In real life, you will always meet people at baby groups whose babies are sleeping better than yours, or hitting their milestones ahead of yours, or who generally look like they’re coping better than you are. But you’ll also meet plenty of people who feel overwhelmed and are also behind on laundry and life admin. Finding your people will be a huge source of strength and support – not just through the baby days, but through every stage – so it’s worth putting in a little bit of effort to try and build these friendships, whether that’s by attending local baby groups or meeting up with people from your antenatal classes.

Struggling with birth trauma

Whether or not you had a ‘difficult’ birth, it’s a major life event and one that will stay with you for months, if not years, to come. Another advantage of meeting other parents is that you’ll have other people who’ve recently been through the same thing. You can share your stories and help each other process your experience.

If your delivery was particularly traumatic, however, you might need to talk to a professional. Your healthcare team can point you to the right support to help recover from birth trauma and, if needed, the proper avenues to make a formal complaint.
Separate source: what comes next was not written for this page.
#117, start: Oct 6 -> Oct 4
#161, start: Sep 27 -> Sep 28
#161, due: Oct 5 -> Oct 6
Above all, be kind to yourself. It’s entirely natural that a traumatic birth would have an impact on your life and on how you bond with your baby – there’s no shame in that.
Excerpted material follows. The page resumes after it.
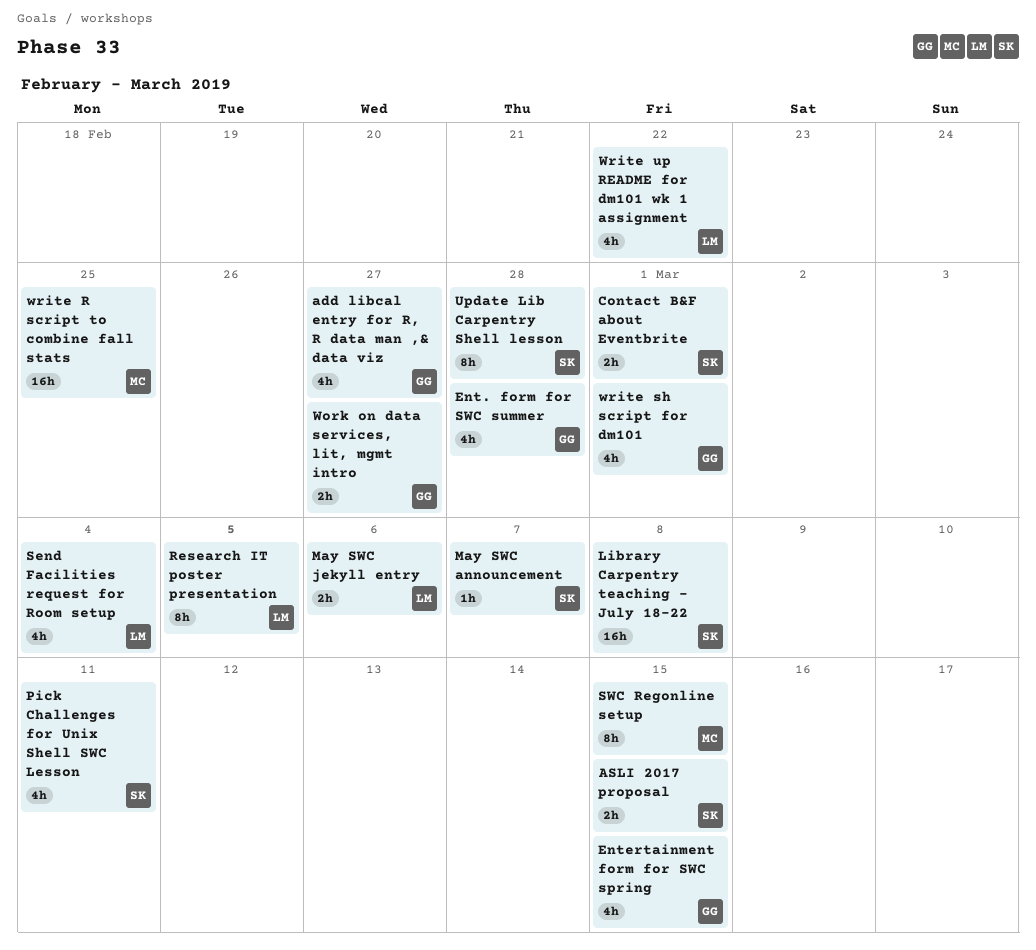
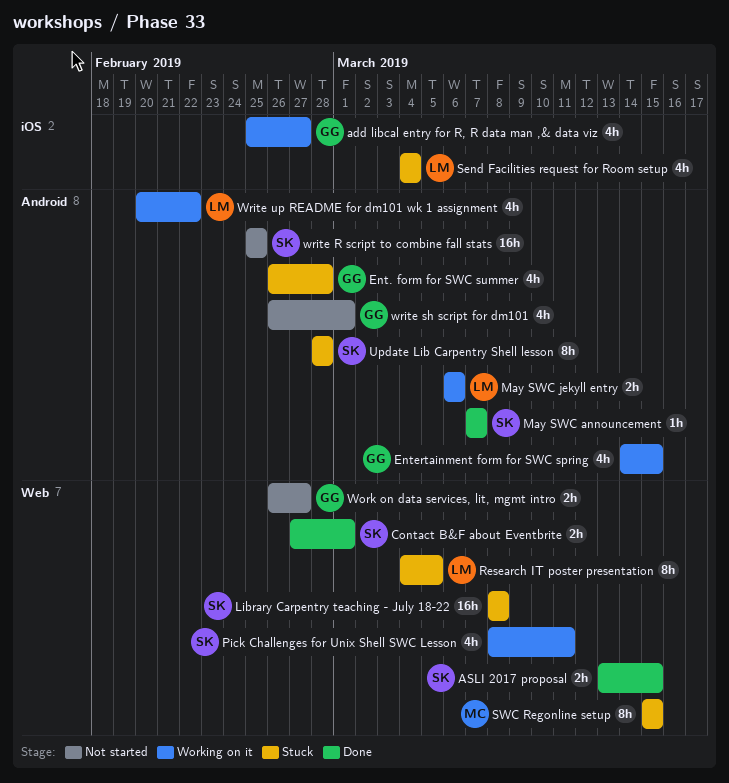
write R script to combine fall stats, owner: MC -> SK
How to overcome those struggles

Parenting takes a village – but the village doesn’t always come with the baby. While many new parents are fortunate enough to be surrounded by friends and family, many feel isolated by their new lives and don’t have the support they need to feel secure in their parenting journey. It’s important to be open with your partner and whoever else makes up your support network about how you’re feeling, and also to build the village you want for your family by trying to connect with other people who are going through the same things you are.

Equally important is to go easy on yourself and not hold yourself to the impossible standards so often represented on social media. Remember that this is not a competition, and every baby is unique. Try to think how you would respond to a friend who came to you with the same worries and be as kind to yourself as you would be to them. And most of all, remember that all of this is just a phase; it won’t last forever.